Work instructions:
a. In the quoted definition from BRS, which systems does the quantum reference frames history name as reference frames? List them all.
b. Can you quote the quantum reference frames history between "Quantum physics allows" and "physical systems involved.", inclusive?

Document extract:
A Short History of Quantum Reference Frames, Part 2

Yesterday, I began outlining the history of quantum reference frames beginning with Marco Toller’s paper in 1977. What we saw was two, somewhat separate lines of development. The first was a direct line from Toller through Rovelli and back again to Toller, in which a generalized (and distinctly operational) notion of a reference frame is developed that covers both quantum and classical systems. The second was a line beginning with Holevo and leading up through Peres and Scudo, in which a protocol is developed for sending information about a Cartesian coordinate system via a quantum channel.

The question I have is, where do the lines converge? Specifically, when on the informational side do people start referring to reference frames in the more general sense? Pinpointing an exact instance is difficult, but an early paper by Bartlett, Rudolph, and Spekkens (hereafter referred to as BRS) in 2003 seems to suggest that Toller’s idea had made its way into the quantum information community by that time. The first few sentences of their paper read:

Quantum physics allows for powerful new communication tasks that are not possible classically, such as secure communication and entanglement-enhanced classical communication. In investigations of these and other communication tasks, considerable effort has been devoted to identifying the physical resources that are required for their implementation. It is generally presumed, at least implicitly, that a shared reference frame (SRF) between the communicating parties is such a resource, with the precise nature of the reference frame being dictated by the particular physical systems involved.

The emphasis on the word ‘physical’ in the second sentence is theirs. The emphasis in the last sentence is mine and meant to show that Toller’s idea had gained some traction in the QI community by then. In a meaty review article published in 2007, BRS offered a slightly different take on Toller’s notion of a reference frame (and notably still did not cite his work which makes me wonder if they were and still are unaware of it, or if they disagreed with his definition to some extent). They refer back to the work by Peres and Scudo and define two types of information: fungible and nonfungible (referred to by Peres and Scudo as ‘speakable’ and ‘unspeakable’ respectively). Fungible information is typically classical and refers to information for which the means of encoding does not matter. The example they give is that Shannon’s coding theorems don’t care one way or the other how the 0’s and 1’s are encoded (e.g. by magnetic tape or by voltages or some other manner). So this is fungible information. If, on the other hand, the encoding of information does make a difference to the information being encoded, then that information is said to be nonfungible (unspeakable). BRS then note that

[w]e refer to the systems with respect to which unspeakable/nonfungible information is defined, clocks, gyroscopes, metre sticks and so forth, as reference frames.

Raw data:
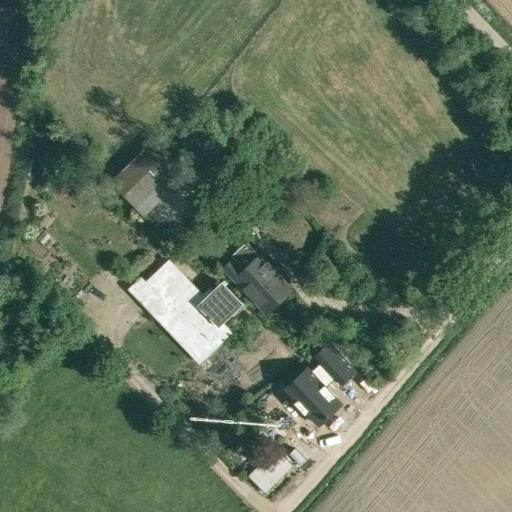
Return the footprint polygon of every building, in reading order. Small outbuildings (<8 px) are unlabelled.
[(144,152),(112,183),(143,215),(174,184),(144,152)] [(41,194),(55,180),(50,173),(33,188),(41,194)] [(259,252),(243,270),(232,259),(222,268),(266,314),(293,289),(259,252)] [(169,261),(139,289),(173,325),(186,312),(218,345),(225,339),(221,335),(225,332),(219,326),(242,304),(222,283),(205,299),(169,261)] [(307,369),(285,390),(295,401),(293,403),(295,405),(295,404),(304,413),(303,414),(305,415),(307,413),(311,418),(317,425),(324,418),(326,420),(329,418),(327,415),(331,412),(331,413),(340,404),(341,403),(336,398),(326,387),(327,386),(332,381),(335,378),(339,383),(340,384),(345,380),(348,377),(354,371),(355,370),(351,366),(330,343),(329,344),(315,357),(320,363),(312,370),(311,371),(309,369),(309,368),(307,369)] [(275,448),(249,475),(265,492),(292,465),(275,448)]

Answers by task:
a. clocks, gyroscopes, metre sticks

b.
Quantum physics allows for powerful new communication tasks that are not possible classically, such as secure communication and entanglement-enhanced classical communication. In investigations of these and other communication tasks, considerable effort has been devoted to identifying the physical resources that are required for their implementation. It is generally presumed, at least implicitly, that a shared reference frame (SRF) between the communicating parties is such a resource, with the precise nature of the reference frame being dictated by the particular physical systems involved.